In this photo provided by NASA, NASA Deputy Administrator Lori Garver talks during a press conference with Sierra Nevada's Dream Chaser spacecraft in the background at the University of Colorado at Boulder on February 5, 2011 in Boulder, Colorado.
Bill Ingalls/NASA via Getty Images

The space community's early opposition to SpaceX is well documented. In 2010, Neil Armstrong was one of several astronauts to diss the commercial space industry.

"I was very sad to see that," Musk told "60 Minutes" in 2012. "Those guys are heroes of mine, so it's really tough."

Garver said her support of commercial space initiatives — as well as her gender — made her a "target." She described an environment that was often hostile, despite her role as second in command.

"Many who disagreed with my views attacked me with vulgar, gendered language, depredation, and physical threats," Garver wrote. "I've been called an ugly whore, a motherfucking bitch, and a cunt; told I need to get laid, and asked if I'm on my period or going through menopause."


The 'space barons'

In her book, Garver is quick to praise Musk, Bezos, and Virgin Galactic founder Sir Richard Branson. She affectionately dubs them the "space barons."

"Whether we personally like the billionaire space titans as individuals is beside the point," she wrote. "By all accounts, they are following established laws, and instead of investing in space companies, they could be spending all of their money on creature comforts that do little for our national economy."


Elon Musk, the founder of SpaceX, stands beside a rocket in Los Angeles in 2004.
Paul Harris/Getty Images

Garver said she quickly developed close personal relationships with all three. Her discussions with Bezos were "like talking to a friend I've known for years," Garver wrote. She says Branson is the "most naturally charismatic" of the group and credits him with making space tourism glamorous.

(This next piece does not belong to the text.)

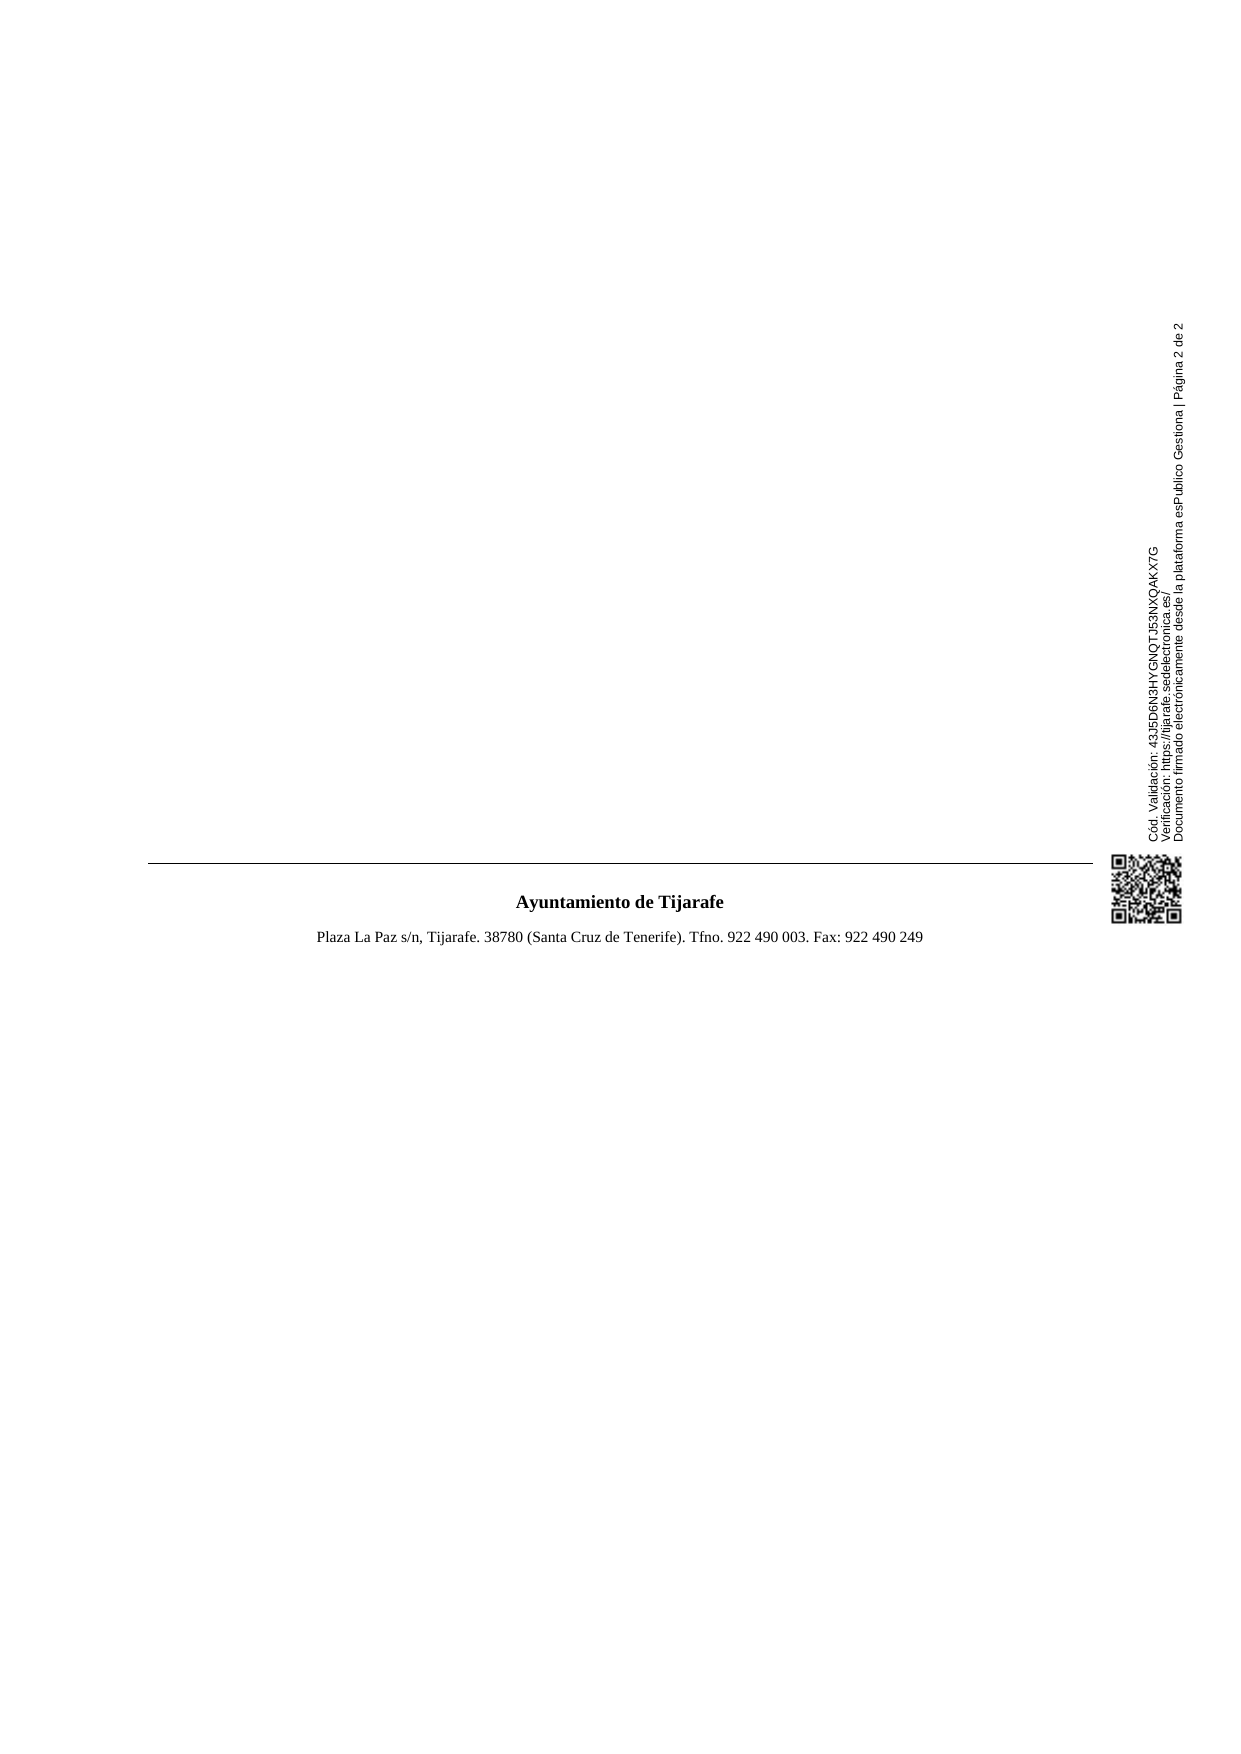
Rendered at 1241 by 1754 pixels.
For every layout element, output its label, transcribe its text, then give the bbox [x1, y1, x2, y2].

text Plaza La Paz s/n, Tijarafe. 38780 (Santa Cruz de Tenerife). Tfno. 922 490 003. Fax: 922 490 249 [148, 928, 1092, 946]
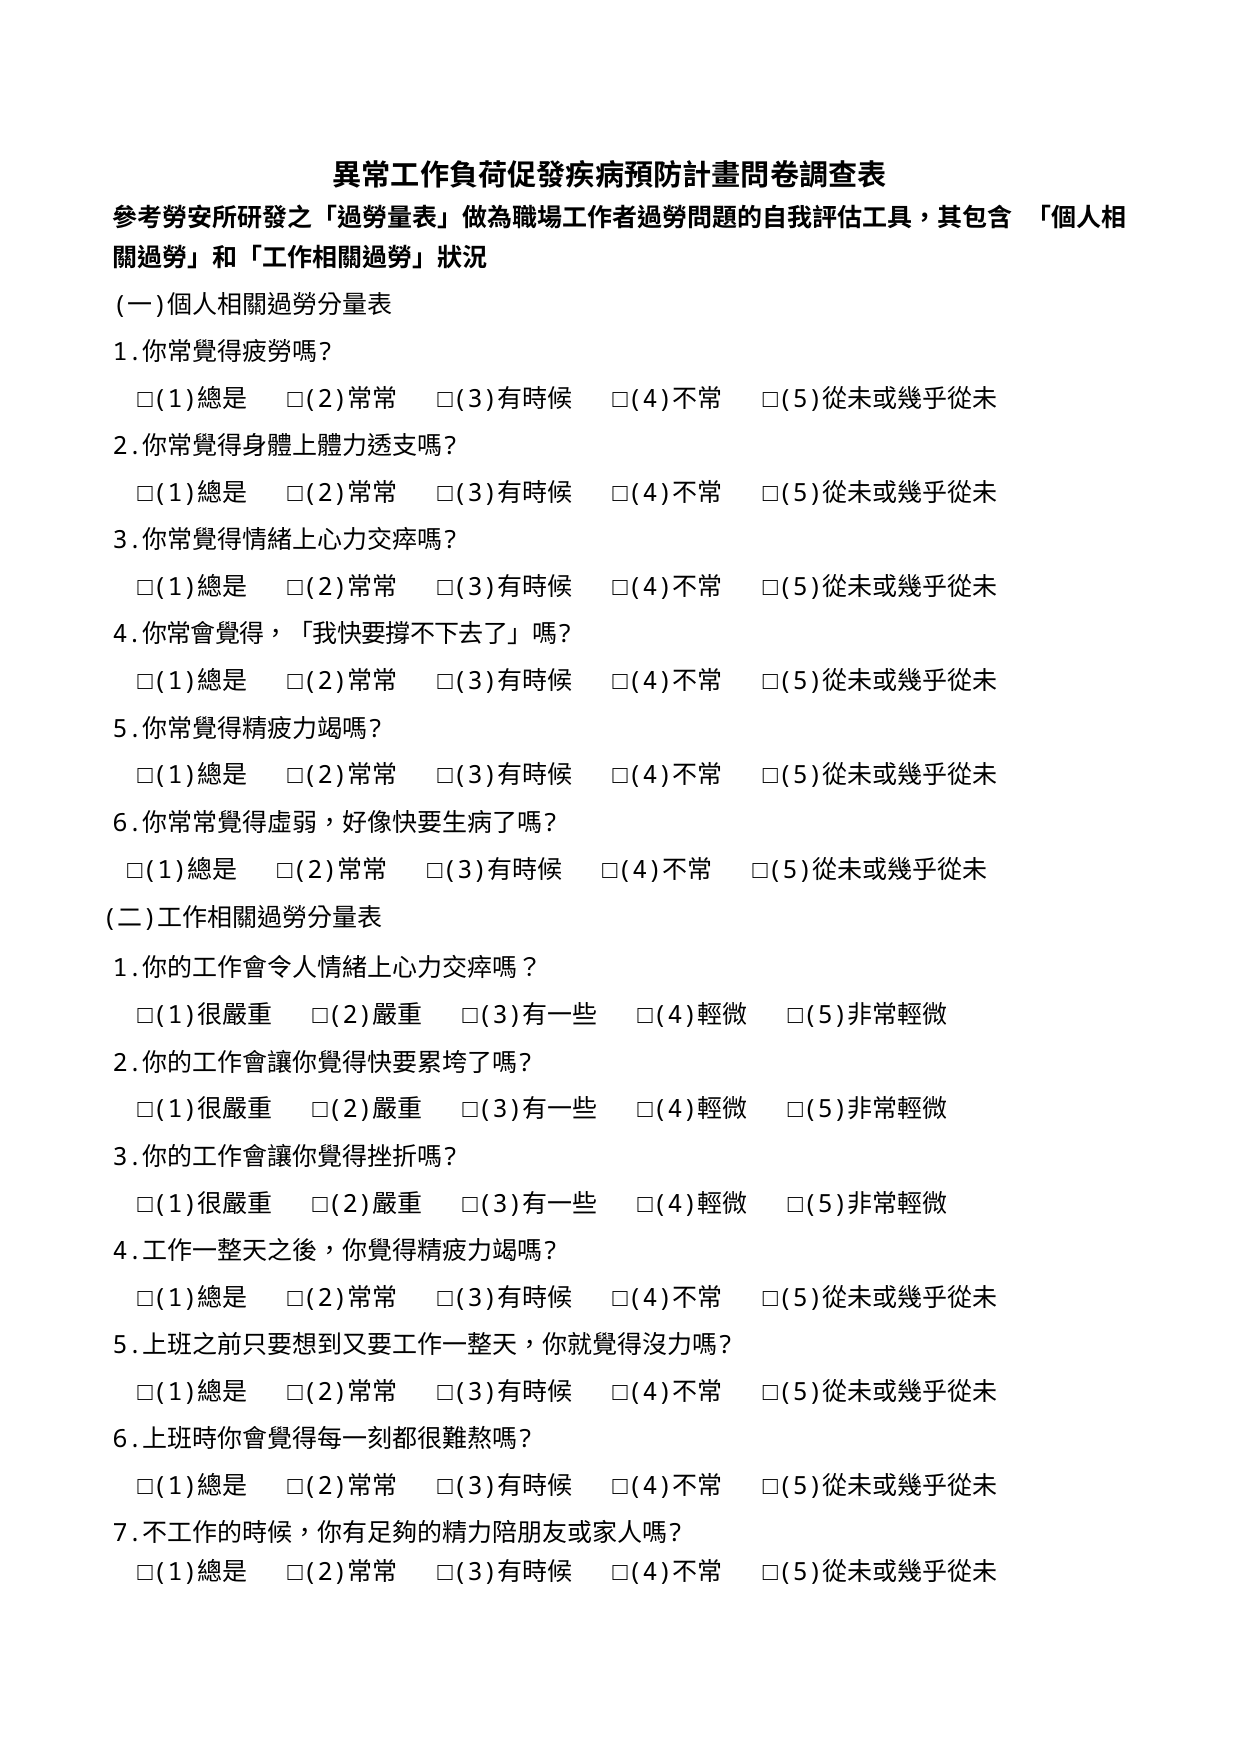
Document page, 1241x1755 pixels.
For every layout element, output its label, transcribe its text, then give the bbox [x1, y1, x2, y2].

But, Garver's highest praise is saved for Musk and Spacex -- which she says is leaps and bounds ahead of other space ventures.

"My story is difficult to separate from Elon's because I wouldn't have managed to pull off much of a transformation at NASA without him and SpaceX. We've bled for the same cause and amassed the same enemies," she wrote. "We each needed the other to succeed."